Why Standardisation Of Pre-inferencing Image Processing Methods Is Crucial For Deep Learning Algorithms – A Compelling Evidence Based On The Variations In Outputs For Different Inferencing Workflow


To evaluate if there are statistically significant differences in the outputs of a deep learning algorithm on two inferencing workflows, with different unit-processing methods.


The study was performed on DeepCOVIDXR, an open-source algorithm for the detection of COVID19 on chest X-rays. It is an ensemble of convolutional neural networks developed to detect COVID-19 on frontal chest radiographs. The algorithm was evaluated using a dataset of 905 Chest X-rays containing 484 COVID+ cases (as determined RTPCR test) and 421 COVID negative cases. The algorithm supports both batch image processing (workflow1) and single image processing (workflow2) for running inferencing. All the Xray were inferenced using both methods. In batch image processing, images were resized (224x224 and 331x331) and then lung was cropped out, but in single image processing, cropping was done without resizing of images.
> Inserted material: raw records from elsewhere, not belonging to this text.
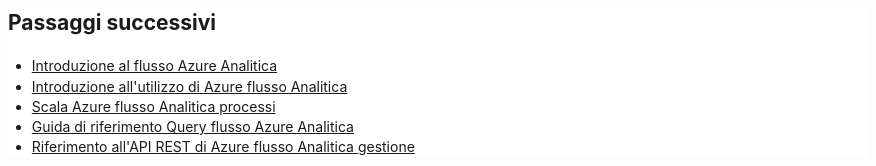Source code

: 
## <a name="next-steps"></a>Passaggi successivi

- [Introduzione al flusso Azure Analitica](stream-analytics-introduction.md)
- [Introduzione all'utilizzo di Azure flusso Analitica](stream-analytics-get-started.md)
- [Scala Azure flusso Analitica processi](stream-analytics-scale-jobs.md)
- [Guida di riferimento Query flusso Azure Analitica](https://msdn.microsoft.com/library/azure/dn834998.aspx)
- [Riferimento all'API REST di Azure flusso Analitica gestione](https://msdn.microsoft.com/library/azure/dn835031.aspx)
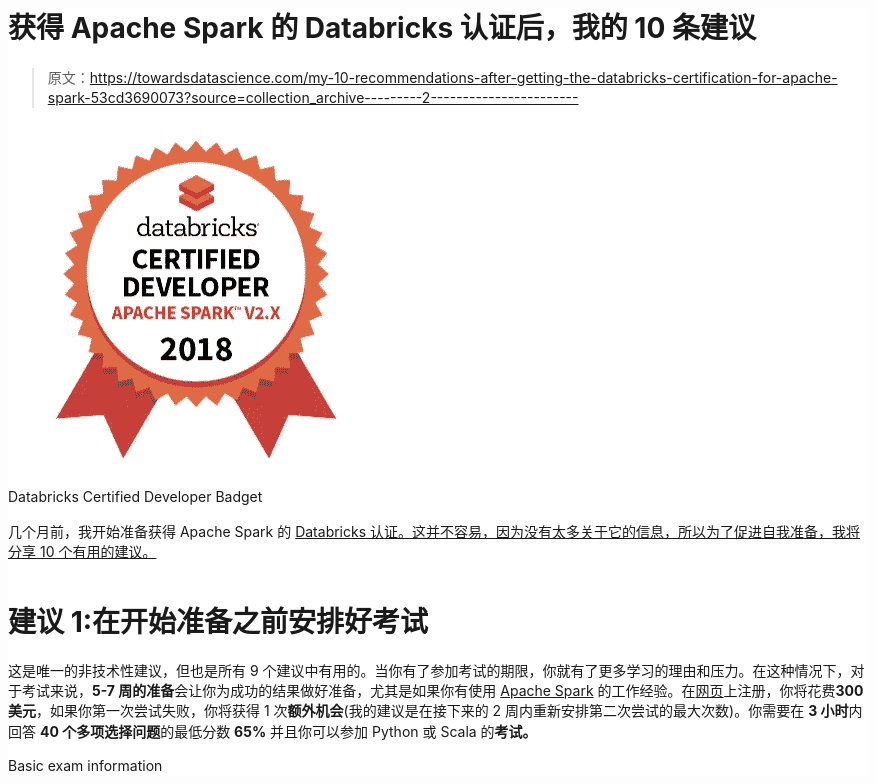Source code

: # 获得 Apache Spark 的 Databricks 认证后，我的 10 条建议

> 原文：<https://towardsdatascience.com/my-10-recommendations-after-getting-the-databricks-certification-for-apache-spark-53cd3690073?source=collection_archive---------2----------------------->

![](img/4ca1a3d56af6ee6740ae3646b4b86be1.png)

Databricks Certified Developer Badget

几个月前，我开始准备获得 Apache Spark 的 [Databricks 认证。这并不容易，因为没有太多关于它的信息，所以为了促进自我准备，我将分享 10 个有用的建议。](https://academy.databricks.com/category/certifications)

# 建议 1:在开始准备之前安排好考试

这是唯一的非技术性建议，但也是所有 9 个建议中有用的。当你有了参加考试的期限，你就有了更多学习的理由和压力。在这种情况下，对于考试来说，**5-7 周的准备**会让你为成功的结果做好准备，尤其是如果你有使用 [Apache Spark](https://spark.apache.org/) 的工作经验。在[网页](https://www.webassessor.com/databricks)上注册，你将花费**300 美元**，如果你第一次尝试失败，你将获得 1 次**额外机会**(我的建议是在接下来的 2 周内重新安排第二次尝试的最大次数)。你需要在 **3 小时**内回答 **40 个多项选择问题**的最低分数 **65%** 并且你可以参加 Python 或 Scala 的**考试。**

Basic exam information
We observed a significant difference in the results for the two inferencing workflows. The AUC for COVID classification was 0.632 on the bulk image processing pathway whereas it was 0.769 for the single image processing. There were discordant results in 334 studies, 164 were classified as positive in workflow1 whereas negative in workflow2 whereas 170 X-rays that were classified as negative on workflow1 were classified as positive in workflow2.


We report statistically significant differences in the results of a deep learning algorithm on using different inferencing workflows.


With rising adoption of radiology AI, it is important to understand that seemingly innocuous changes in the processing pathways can led to disastrous results in the clinical results.